Conning Study Finds No Easy Malpractice Fix

NU Online News Service, June 18, 4:05 p.m. EDT? The nationwide medical malpractice crisis is depleting the capital base of that sector's insurers more rapidly than previously thought, a new study has found.

Conning Research & Consulting Inc. in New York, in a report titled "Medical Malpractice–Anatomy of a Crisis," also warned that failure to resolve the current crisis jeopardizes the future of the U.S. health care system.

"Unless we get meaningful and rapid reform, we forecast no end to the medical malpractice insurance industry's financial problems," predicted Michael Weinstein, Conning's director of research.

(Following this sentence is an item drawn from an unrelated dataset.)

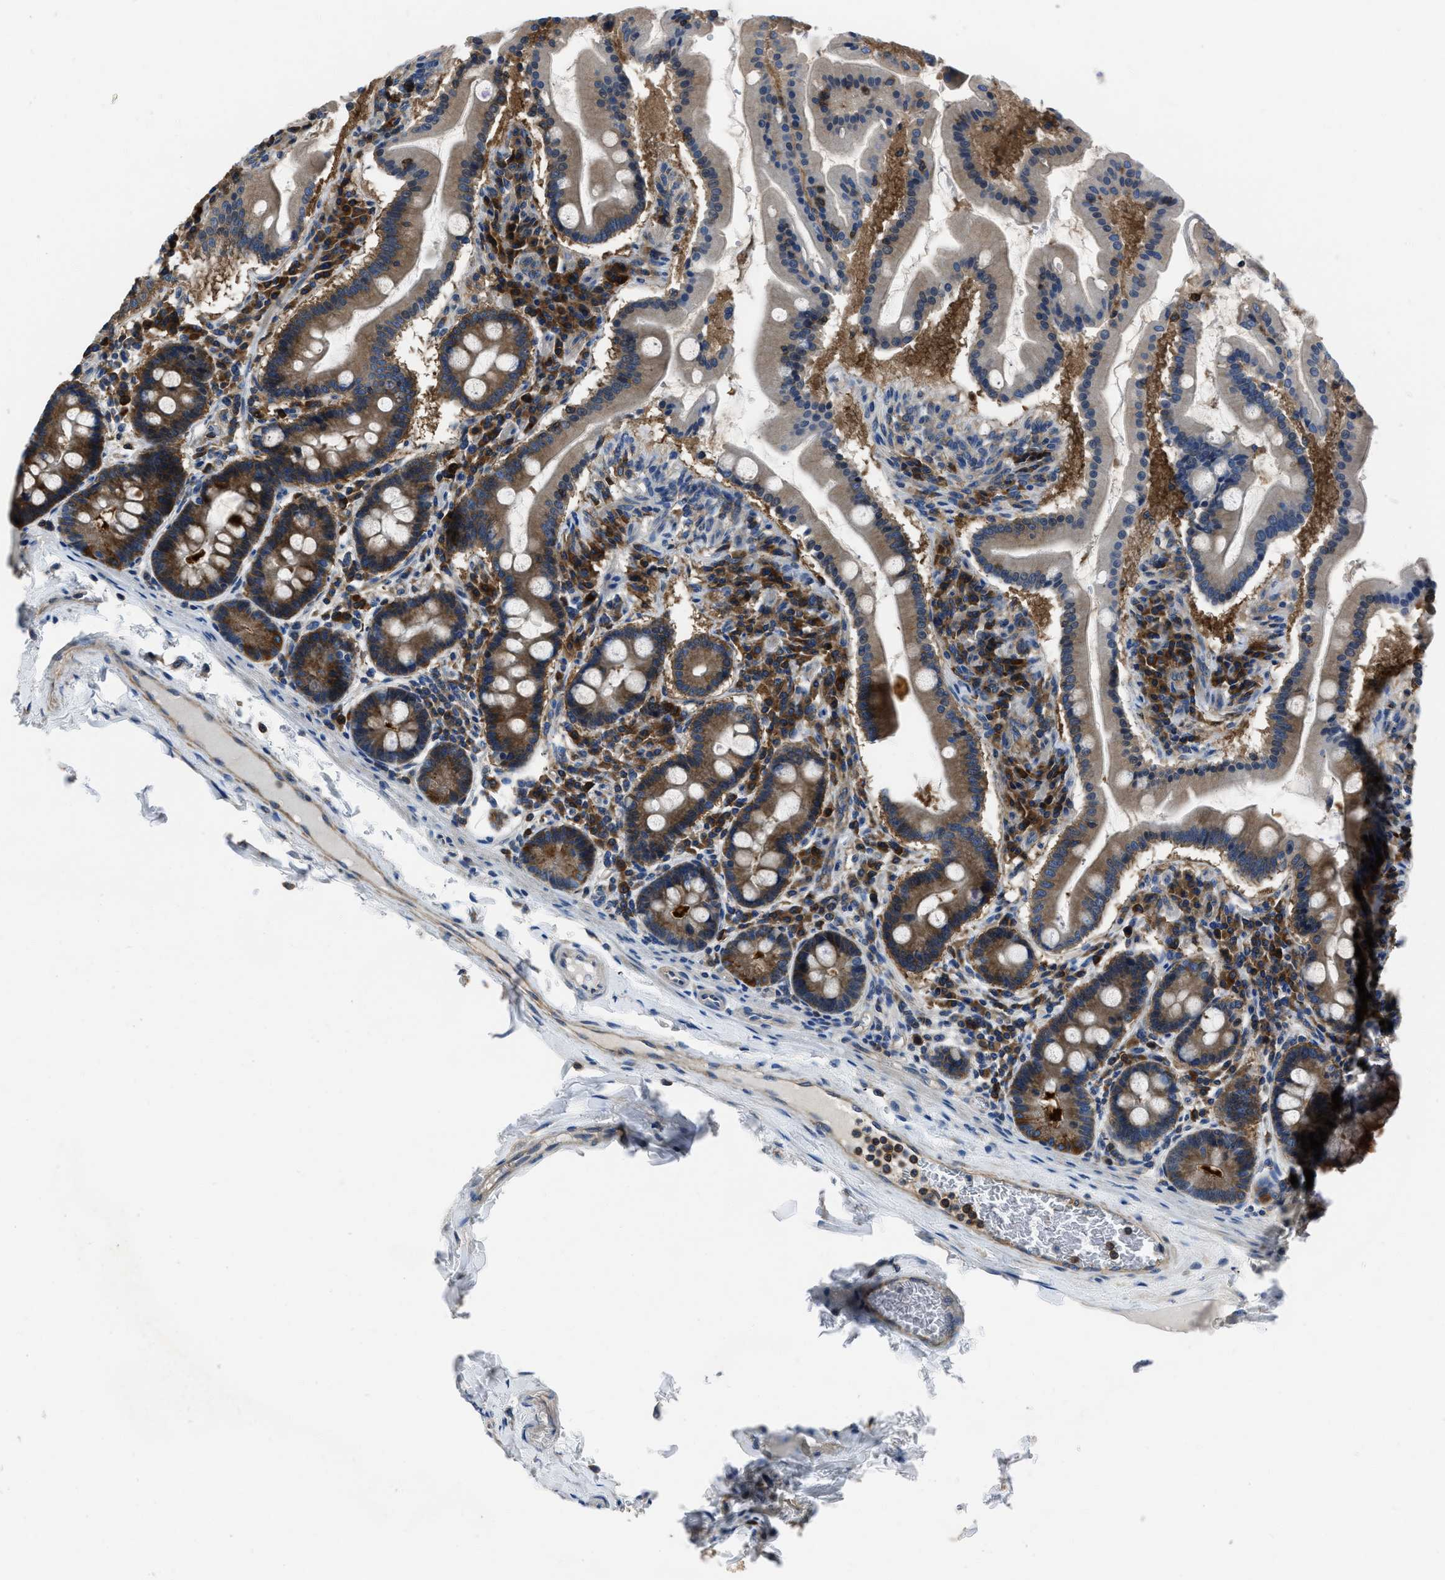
{"staining": {"intensity": "strong", "quantity": "25%-75%", "location": "cytoplasmic/membranous"}, "tissue": "duodenum", "cell_type": "Glandular cells", "image_type": "normal", "snomed": [{"axis": "morphology", "description": "Normal tissue, NOS"}, {"axis": "topography", "description": "Duodenum"}], "caption": "Unremarkable duodenum was stained to show a protein in brown. There is high levels of strong cytoplasmic/membranous staining in approximately 25%-75% of glandular cells.", "gene": "YARS1", "patient": {"sex": "male", "age": 50}}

"Conning forecasts no improvement in industry loss ratios for at least the next two years. The implication is the prospect of de facto, technical insolvency for this line of business," Mr. Weinstein added.

The study noted that a sustained escalation in underwriting losses due to the increasing severity of claims costs has produced an unprecedented loss for the medical malpractice insurance industry.

Declining investment returns are not the root cause of rapidly rising medical malpractice insurance prices, contrary to popular belief, according to the study.

Rather, the study pointed out, the root cause is the industry's inability to accurately forecast losses, the foundation for adequately and appropriately pricing risk. As a result, insurance companies are exiting the medical malpractice insurance business, compounding the problem for insurance buyers, the study concluded.

"This is a national crisis which requires solutions at the state level," said Mr. Weinstein. "While we have examined a menu of potential solutions, we find no easy, quick fix to a very complex problem."